Data entries:
BEGIN
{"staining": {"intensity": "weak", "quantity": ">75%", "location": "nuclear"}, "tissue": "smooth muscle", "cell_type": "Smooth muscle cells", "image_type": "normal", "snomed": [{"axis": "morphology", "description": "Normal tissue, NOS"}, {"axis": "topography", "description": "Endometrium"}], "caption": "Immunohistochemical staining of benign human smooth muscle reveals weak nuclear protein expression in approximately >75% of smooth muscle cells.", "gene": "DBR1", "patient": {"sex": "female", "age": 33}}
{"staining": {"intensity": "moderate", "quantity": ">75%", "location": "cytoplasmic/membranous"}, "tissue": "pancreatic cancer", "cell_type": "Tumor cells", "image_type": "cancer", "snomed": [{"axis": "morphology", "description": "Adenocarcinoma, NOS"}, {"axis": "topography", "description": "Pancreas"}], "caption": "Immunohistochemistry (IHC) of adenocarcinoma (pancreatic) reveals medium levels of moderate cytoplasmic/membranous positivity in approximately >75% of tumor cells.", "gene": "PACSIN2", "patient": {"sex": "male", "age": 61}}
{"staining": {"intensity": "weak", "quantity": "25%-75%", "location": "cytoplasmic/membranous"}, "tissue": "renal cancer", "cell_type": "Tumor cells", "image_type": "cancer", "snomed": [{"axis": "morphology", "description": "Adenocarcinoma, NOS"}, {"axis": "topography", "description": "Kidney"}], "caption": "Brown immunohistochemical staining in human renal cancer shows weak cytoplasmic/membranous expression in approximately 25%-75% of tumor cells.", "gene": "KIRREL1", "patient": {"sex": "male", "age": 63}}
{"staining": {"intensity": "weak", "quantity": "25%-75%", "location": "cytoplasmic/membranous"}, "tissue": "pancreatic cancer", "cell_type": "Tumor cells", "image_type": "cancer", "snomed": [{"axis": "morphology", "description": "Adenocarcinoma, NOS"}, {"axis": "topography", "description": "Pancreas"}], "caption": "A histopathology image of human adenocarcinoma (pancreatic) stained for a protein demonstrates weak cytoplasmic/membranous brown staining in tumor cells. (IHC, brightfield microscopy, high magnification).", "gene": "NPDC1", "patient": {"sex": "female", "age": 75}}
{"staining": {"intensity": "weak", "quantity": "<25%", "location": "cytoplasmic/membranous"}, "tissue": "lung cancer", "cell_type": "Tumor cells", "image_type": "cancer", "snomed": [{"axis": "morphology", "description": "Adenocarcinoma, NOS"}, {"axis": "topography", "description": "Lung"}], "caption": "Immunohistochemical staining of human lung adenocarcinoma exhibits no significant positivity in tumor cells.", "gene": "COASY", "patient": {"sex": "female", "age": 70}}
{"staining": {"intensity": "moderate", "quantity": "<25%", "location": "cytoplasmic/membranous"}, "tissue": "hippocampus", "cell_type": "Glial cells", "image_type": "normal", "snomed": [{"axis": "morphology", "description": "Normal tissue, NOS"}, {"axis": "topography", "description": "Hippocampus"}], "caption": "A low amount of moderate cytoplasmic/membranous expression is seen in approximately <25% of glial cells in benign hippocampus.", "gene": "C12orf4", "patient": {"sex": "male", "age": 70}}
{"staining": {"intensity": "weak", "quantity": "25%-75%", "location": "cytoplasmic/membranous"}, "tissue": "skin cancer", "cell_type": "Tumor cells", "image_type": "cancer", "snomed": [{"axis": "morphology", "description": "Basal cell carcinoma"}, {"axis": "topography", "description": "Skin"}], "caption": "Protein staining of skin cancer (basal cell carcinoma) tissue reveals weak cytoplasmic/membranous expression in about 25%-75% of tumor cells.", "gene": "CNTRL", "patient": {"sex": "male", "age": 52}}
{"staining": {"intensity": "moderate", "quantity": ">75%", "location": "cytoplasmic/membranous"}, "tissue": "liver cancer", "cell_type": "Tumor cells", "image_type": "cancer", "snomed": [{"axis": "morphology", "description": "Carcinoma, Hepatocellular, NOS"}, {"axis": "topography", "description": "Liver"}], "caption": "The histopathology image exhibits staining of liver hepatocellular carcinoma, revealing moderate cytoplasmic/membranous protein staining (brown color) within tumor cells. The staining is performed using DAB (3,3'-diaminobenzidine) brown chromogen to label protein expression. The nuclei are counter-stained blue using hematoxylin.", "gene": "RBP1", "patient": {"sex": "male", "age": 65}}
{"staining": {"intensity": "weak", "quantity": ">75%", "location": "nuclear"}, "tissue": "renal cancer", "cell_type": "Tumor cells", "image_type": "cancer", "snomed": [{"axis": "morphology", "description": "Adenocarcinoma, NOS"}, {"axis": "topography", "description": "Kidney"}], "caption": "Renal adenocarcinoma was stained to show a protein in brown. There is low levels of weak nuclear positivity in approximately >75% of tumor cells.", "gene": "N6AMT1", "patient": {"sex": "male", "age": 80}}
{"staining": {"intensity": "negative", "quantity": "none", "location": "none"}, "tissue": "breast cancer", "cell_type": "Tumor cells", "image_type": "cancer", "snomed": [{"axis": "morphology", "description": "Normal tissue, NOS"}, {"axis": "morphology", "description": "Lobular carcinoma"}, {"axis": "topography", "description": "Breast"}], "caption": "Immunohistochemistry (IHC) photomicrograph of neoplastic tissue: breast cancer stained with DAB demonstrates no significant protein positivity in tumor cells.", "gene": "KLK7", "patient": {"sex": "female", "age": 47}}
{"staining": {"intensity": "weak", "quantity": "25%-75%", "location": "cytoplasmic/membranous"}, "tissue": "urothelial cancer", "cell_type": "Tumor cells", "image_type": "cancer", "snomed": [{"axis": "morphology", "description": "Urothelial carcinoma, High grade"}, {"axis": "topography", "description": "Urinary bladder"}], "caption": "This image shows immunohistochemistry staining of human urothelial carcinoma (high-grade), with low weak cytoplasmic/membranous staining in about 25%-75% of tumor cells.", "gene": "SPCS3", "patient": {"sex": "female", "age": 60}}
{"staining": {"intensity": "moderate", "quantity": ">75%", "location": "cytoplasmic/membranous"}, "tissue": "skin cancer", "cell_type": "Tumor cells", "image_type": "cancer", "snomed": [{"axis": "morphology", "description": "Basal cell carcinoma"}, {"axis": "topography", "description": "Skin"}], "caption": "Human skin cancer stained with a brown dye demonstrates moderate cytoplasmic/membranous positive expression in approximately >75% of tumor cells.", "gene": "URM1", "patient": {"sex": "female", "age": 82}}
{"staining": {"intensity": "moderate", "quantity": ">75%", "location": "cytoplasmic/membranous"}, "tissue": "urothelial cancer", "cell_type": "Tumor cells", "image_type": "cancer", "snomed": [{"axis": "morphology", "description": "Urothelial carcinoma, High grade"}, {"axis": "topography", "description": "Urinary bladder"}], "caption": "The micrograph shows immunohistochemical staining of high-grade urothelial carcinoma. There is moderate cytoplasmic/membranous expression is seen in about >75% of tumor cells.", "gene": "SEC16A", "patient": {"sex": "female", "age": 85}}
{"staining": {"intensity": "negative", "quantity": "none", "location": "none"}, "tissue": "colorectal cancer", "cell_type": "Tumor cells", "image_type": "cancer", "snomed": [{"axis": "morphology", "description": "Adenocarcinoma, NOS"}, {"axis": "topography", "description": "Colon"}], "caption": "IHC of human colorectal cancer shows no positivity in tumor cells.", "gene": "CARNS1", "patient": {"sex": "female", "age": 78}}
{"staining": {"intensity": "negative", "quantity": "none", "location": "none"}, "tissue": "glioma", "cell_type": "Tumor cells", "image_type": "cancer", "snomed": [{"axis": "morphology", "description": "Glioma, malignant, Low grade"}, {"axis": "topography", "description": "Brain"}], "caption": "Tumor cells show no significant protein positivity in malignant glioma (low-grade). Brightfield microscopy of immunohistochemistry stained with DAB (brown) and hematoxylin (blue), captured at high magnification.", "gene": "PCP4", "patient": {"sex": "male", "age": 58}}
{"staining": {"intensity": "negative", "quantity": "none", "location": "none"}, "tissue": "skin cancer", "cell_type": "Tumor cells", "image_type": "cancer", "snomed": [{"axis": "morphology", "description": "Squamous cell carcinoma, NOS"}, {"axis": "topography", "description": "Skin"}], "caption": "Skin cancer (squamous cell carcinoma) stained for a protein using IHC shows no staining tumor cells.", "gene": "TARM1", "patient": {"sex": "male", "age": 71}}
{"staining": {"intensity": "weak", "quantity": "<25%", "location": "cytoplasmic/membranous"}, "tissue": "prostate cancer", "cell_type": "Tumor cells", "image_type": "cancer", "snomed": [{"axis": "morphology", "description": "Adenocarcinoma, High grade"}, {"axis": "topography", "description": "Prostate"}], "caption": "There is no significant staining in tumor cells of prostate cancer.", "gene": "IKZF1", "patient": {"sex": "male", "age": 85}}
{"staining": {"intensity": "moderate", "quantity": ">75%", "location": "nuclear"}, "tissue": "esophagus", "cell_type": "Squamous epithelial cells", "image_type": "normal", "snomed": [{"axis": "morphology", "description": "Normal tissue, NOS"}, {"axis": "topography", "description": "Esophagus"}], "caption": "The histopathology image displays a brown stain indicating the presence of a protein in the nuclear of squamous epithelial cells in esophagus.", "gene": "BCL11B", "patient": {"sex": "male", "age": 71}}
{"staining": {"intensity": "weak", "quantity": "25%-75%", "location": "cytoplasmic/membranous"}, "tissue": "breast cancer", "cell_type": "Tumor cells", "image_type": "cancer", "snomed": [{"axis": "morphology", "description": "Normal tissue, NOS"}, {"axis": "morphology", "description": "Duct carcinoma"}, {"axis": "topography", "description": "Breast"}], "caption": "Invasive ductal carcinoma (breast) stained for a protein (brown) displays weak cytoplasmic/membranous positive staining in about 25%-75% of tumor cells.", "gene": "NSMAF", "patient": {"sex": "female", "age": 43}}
END
Please write out, exactly as they appear above, only the lines in the stretch from the line with "of human lung" through the line with "low amount of".

{"staining": {"intensity": "weak", "quantity": "<25%", "location": "cytoplasmic/membranous"}, "tissue": "lung cancer", "cell_type": "Tumor cells", "image_type": "cancer", "snomed": [{"axis": "morphology", "description": "Adenocarcinoma, NOS"}, {"axis": "topography", "description": "Lung"}], "caption": "Immunohistochemical staining of human lung adenocarcinoma exhibits no significant positivity in tumor cells.", "gene": "COASY", "patient": {"sex": "female", "age": 70}}
{"staining": {"intensity": "moderate", "quantity": "<25%", "location": "cytoplasmic/membranous"}, "tissue": "hippocampus", "cell_type": "Glial cells", "image_type": "normal", "snomed": [{"axis": "morphology", "description": "Normal tissue, NOS"}, {"axis": "topography", "description": "Hippocampus"}], "caption": "A low amount of moderate cytoplasmic/membranous expression is seen in approximately <25% of glial cells in benign hippocampus.", "gene": "C12orf4", "patient": {"sex": "male", "age": 70}}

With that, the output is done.